Task to carry out :: Would you reproduce the entries that follow exactly as they appear?

Extracted data ::
──────

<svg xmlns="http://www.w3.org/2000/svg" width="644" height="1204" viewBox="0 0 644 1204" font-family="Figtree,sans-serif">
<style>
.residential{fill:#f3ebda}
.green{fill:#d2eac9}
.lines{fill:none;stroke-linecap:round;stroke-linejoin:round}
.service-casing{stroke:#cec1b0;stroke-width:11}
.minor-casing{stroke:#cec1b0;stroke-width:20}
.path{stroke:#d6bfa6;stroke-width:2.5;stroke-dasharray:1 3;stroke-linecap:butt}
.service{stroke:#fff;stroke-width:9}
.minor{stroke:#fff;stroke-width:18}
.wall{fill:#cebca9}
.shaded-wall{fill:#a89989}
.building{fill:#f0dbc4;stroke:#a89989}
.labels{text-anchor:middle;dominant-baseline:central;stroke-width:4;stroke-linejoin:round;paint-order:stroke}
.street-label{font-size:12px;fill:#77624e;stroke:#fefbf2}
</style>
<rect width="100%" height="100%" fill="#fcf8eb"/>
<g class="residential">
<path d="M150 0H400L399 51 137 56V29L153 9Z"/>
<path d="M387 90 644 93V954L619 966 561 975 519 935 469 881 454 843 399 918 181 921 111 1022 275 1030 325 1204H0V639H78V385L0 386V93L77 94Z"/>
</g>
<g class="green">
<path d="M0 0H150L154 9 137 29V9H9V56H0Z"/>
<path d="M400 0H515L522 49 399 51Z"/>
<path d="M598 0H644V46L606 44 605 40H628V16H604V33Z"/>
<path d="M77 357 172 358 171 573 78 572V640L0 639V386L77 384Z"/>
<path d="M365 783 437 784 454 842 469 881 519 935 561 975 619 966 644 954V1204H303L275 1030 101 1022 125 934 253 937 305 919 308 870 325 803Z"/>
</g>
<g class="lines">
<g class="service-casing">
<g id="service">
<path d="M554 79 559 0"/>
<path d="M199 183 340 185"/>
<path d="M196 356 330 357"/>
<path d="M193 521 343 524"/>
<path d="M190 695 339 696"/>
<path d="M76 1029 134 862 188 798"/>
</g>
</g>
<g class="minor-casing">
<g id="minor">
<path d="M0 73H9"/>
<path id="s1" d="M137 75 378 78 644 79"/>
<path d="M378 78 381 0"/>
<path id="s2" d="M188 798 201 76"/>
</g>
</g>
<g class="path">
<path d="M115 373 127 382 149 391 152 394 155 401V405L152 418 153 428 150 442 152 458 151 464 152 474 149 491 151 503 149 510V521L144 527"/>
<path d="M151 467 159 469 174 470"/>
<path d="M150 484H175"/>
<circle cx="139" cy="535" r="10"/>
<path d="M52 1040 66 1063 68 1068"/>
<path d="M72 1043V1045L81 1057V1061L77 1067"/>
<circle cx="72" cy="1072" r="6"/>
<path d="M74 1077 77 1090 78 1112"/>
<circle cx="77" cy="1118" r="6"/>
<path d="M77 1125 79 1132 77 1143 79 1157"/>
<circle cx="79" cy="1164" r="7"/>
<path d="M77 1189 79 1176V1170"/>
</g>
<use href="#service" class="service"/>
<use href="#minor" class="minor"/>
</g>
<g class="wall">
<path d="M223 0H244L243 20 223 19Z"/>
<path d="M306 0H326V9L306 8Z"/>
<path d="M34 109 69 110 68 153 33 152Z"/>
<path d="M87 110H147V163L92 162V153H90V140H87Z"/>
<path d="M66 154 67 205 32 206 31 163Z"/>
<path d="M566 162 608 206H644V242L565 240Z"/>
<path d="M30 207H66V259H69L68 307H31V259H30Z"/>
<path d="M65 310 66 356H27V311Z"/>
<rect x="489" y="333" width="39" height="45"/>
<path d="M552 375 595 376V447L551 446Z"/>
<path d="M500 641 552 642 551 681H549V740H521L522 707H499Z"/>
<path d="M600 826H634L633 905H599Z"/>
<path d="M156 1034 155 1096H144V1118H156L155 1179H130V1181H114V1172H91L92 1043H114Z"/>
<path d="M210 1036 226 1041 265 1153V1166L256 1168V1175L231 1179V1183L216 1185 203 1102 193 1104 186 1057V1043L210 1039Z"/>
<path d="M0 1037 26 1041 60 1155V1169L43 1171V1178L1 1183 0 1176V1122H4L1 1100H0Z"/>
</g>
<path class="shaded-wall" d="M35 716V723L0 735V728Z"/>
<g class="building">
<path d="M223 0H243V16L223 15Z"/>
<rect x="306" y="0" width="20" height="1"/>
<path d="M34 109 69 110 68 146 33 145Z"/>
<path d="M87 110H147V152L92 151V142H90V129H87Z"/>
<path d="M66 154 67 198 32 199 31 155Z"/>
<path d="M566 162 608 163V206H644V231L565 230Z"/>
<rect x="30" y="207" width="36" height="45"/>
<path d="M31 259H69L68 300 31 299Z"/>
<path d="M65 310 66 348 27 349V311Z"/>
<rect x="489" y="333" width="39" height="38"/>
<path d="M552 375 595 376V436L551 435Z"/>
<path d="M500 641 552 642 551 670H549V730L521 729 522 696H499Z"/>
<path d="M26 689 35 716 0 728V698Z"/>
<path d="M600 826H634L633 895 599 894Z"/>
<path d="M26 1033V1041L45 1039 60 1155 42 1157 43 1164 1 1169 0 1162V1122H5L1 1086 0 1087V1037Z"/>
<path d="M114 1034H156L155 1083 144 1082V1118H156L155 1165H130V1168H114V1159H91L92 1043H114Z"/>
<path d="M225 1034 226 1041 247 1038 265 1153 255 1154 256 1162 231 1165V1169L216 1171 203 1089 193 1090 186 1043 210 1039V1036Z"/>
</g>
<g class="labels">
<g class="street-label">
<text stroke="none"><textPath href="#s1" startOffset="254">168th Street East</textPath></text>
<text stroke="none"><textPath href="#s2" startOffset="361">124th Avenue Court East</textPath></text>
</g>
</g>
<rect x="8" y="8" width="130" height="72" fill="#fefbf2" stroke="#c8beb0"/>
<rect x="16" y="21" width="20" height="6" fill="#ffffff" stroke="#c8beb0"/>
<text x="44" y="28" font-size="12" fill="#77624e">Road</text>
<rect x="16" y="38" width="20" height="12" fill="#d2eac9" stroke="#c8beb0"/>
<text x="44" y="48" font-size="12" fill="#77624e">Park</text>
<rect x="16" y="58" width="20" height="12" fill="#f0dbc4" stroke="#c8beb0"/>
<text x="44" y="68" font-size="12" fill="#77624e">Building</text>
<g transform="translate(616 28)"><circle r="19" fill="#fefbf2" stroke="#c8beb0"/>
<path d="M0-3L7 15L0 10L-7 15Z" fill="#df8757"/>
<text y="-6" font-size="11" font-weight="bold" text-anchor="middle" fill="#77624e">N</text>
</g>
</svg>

──────

Response ::
<svg xmlns="http://www.w3.org/2000/svg" width="644" height="1204" viewBox="0 0 644 1204" font-family="Figtree,sans-serif">
<style>
.residential{fill:#f3ebda}
.green{fill:#d2eac9}
.lines{fill:none;stroke-linecap:round;stroke-linejoin:round}
.service-casing{stroke:#cec1b0;stroke-width:11}
.minor-casing{stroke:#cec1b0;stroke-width:20}
.path{stroke:#d6bfa6;stroke-width:2.5;stroke-dasharray:1 3;stroke-linecap:butt}
.service{stroke:#fff;stroke-width:9}
.minor{stroke:#fff;stroke-width:18}
.wall{fill:#cebca9}
.shaded-wall{fill:#a89989}
.building{fill:#f0dbc4;stroke:#a89989}
.labels{text-anchor:middle;dominant-baseline:central;stroke-width:4;stroke-linejoin:round;paint-order:stroke}
.street-label{font-size:12px;fill:#77624e;stroke:#fefbf2}
</style>
<rect width="100%" height="100%" fill="#fcf8eb"/>
<g class="residential">
<path d="M150 0H400L399 51 137 56V29L153 9Z"/>
<path d="M387 90 644 93V954L619 966 561 975 519 935 469 881 454 843 399 918 181 921 111 1022 275 1030 325 1204H0V639H78V385L0 386V93L77 94Z"/>
</g>
<g class="green">
<path d="M0 0H150L154 9 137 29V9H9V56H0Z"/>
<path d="M400 0H515L522 49 399 51Z"/>
<path d="M598 0H644V46L606 44 605 40H628V16H604V33Z"/>
<path d="M77 357 172 358 171 573 78 572V640L0 639V386L77 384Z"/>
<path d="M365 783 437 784 454 842 469 881 519 935 561 975 619 966 644 954V1204H303L275 1030 101 1022 125 934 253 937 305 919 308 870 325 803Z"/>
</g>
<g class="lines">
<g class="service-casing">
<g id="service">
<path d="M554 79 559 0"/>
<path d="M199 183 340 185"/>
<path d="M196 356 330 357"/>
<path d="M193 521 343 524"/>
<path d="M190 695 339 696"/>
<path d="M76 1029 134 862 188 798"/>
</g>
</g>
<g class="minor-casing">
<g id="minor">
<path d="M0 73H9"/>
<path id="s1" d="M137 75 378 78 644 79"/>
<path d="M378 78 381 0"/>
<path id="s2" d="M188 798 201 76"/>
</g>
</g>
<g class="path">
<path d="M115 373 127 382 149 391 152 394 155 401V405L152 418 153 428 150 442 152 458 151 464 152 474 149 491 151 503 149 510V521L144 527"/>
<path d="M151 467 159 469 174 470"/>
<path d="M150 484H175"/>
<circle cx="139" cy="535" r="10"/>
<path d="M52 1040 66 1063 68 1068"/>
<path d="M72 1043V1045L81 1057V1061L77 1067"/>
<circle cx="72" cy="1072" r="6"/>
<path d="M74 1077 77 1090 78 1112"/>
<circle cx="77" cy="1118" r="6"/>
<path d="M77 1125 79 1132 77 1143 79 1157"/>
<circle cx="79" cy="1164" r="7"/>
<path d="M77 1189 79 1176V1170"/>
</g>
<use href="#service" class="service"/>
<use href="#minor" class="minor"/>
</g>
<g class="wall">
<path d="M223 0H244L243 20 223 19Z"/>
<path d="M306 0H326V9L306 8Z"/>
<path d="M34 109 69 110 68 153 33 152Z"/>
<path d="M87 110H147V163L92 162V153H90V140H87Z"/>
<path d="M66 154 67 205 32 206 31 163Z"/>
<path d="M566 162 608 206H644V242L565 240Z"/>
<path d="M30 207H66V259H69L68 307H31V259H30Z"/>
<path d="M65 310 66 356H27V311Z"/>
<rect x="489" y="333" width="39" height="45"/>
<path d="M552 375 595 376V447L551 446Z"/>
<path d="M500 641 552 642 551 681H549V740H521L522 707H499Z"/>
<path d="M600 826H634L633 905H599Z"/>
<path d="M156 1034 155 1096H144V1118H156L155 1179H130V1181H114V1172H91L92 1043H114Z"/>
<path d="M210 1036 226 1041 265 1153V1166L256 1168V1175L231 1179V1183L216 1185 203 1102 193 1104 186 1057V1043L210 1039Z"/>
<path d="M0 1037 26 1041 60 1155V1169L43 1171V1178L1 1183 0 1176V1122H4L1 1100H0Z"/>
</g>
<path class="shaded-wall" d="M35 716V723L0 735V728Z"/>
<g class="building">
<path d="M223 0H243V16L223 15Z"/>
<rect x="306" y="0" width="20" height="1"/>
<path d="M34 109 69 110 68 146 33 145Z"/>
<path d="M87 110H147V152L92 151V142H90V129H87Z"/>
<path d="M66 154 67 198 32 199 31 155Z"/>
<path d="M566 162 608 163V206H644V231L565 230Z"/>
<rect x="30" y="207" width="36" height="45"/>
<path d="M31 259H69L68 300 31 299Z"/>
<path d="M65 310 66 348 27 349V311Z"/>
<rect x="489" y="333" width="39" height="38"/>
<path d="M552 375 595 376V436L551 435Z"/>
<path d="M500 641 552 642 551 670H549V730L521 729 522 696H499Z"/>
<path d="M26 689 35 716 0 728V698Z"/>
<path d="M600 826H634L633 895 599 894Z"/>
<path d="M26 1033V1041L45 1039 60 1155 42 1157 43 1164 1 1169 0 1162V1122H5L1 1086 0 1087V1037Z"/>
<path d="M114 1034H156L155 1083 144 1082V1118H156L155 1165H130V1168H114V1159H91L92 1043H114Z"/>
<path d="M225 1034 226 1041 247 1038 265 1153 255 1154 256 1162 231 1165V1169L216 1171 203 1089 193 1090 186 1043 210 1039V1036Z"/>
</g>
<g class="labels">
<g class="street-label">
<text stroke="none"><textPath href="#s1" startOffset="254">168th Street East</textPath></text>
<text stroke="none"><textPath href="#s2" startOffset="361">124th Avenue Court East</textPath></text>
</g>
</g>
<rect x="8" y="8" width="130" height="72" fill="#fefbf2" stroke="#c8beb0"/>
<rect x="16" y="21" width="20" height="6" fill="#ffffff" stroke="#c8beb0"/>
<text x="44" y="28" font-size="12" fill="#77624e">Road</text>
<rect x="16" y="38" width="20" height="12" fill="#d2eac9" stroke="#c8beb0"/>
<text x="44" y="48" font-size="12" fill="#77624e">Park</text>
<rect x="16" y="58" width="20" height="12" fill="#f0dbc4" stroke="#c8beb0"/>
<text x="44" y="68" font-size="12" fill="#77624e">Building</text>
<g transform="translate(616 28)"><circle r="19" fill="#fefbf2" stroke="#c8beb0"/>
<path d="M0-3L7 15L0 10L-7 15Z" fill="#df8757"/>
<text y="-6" font-size="11" font-weight="bold" text-anchor="middle" fill="#77624e">N</text>
</g>
</svg>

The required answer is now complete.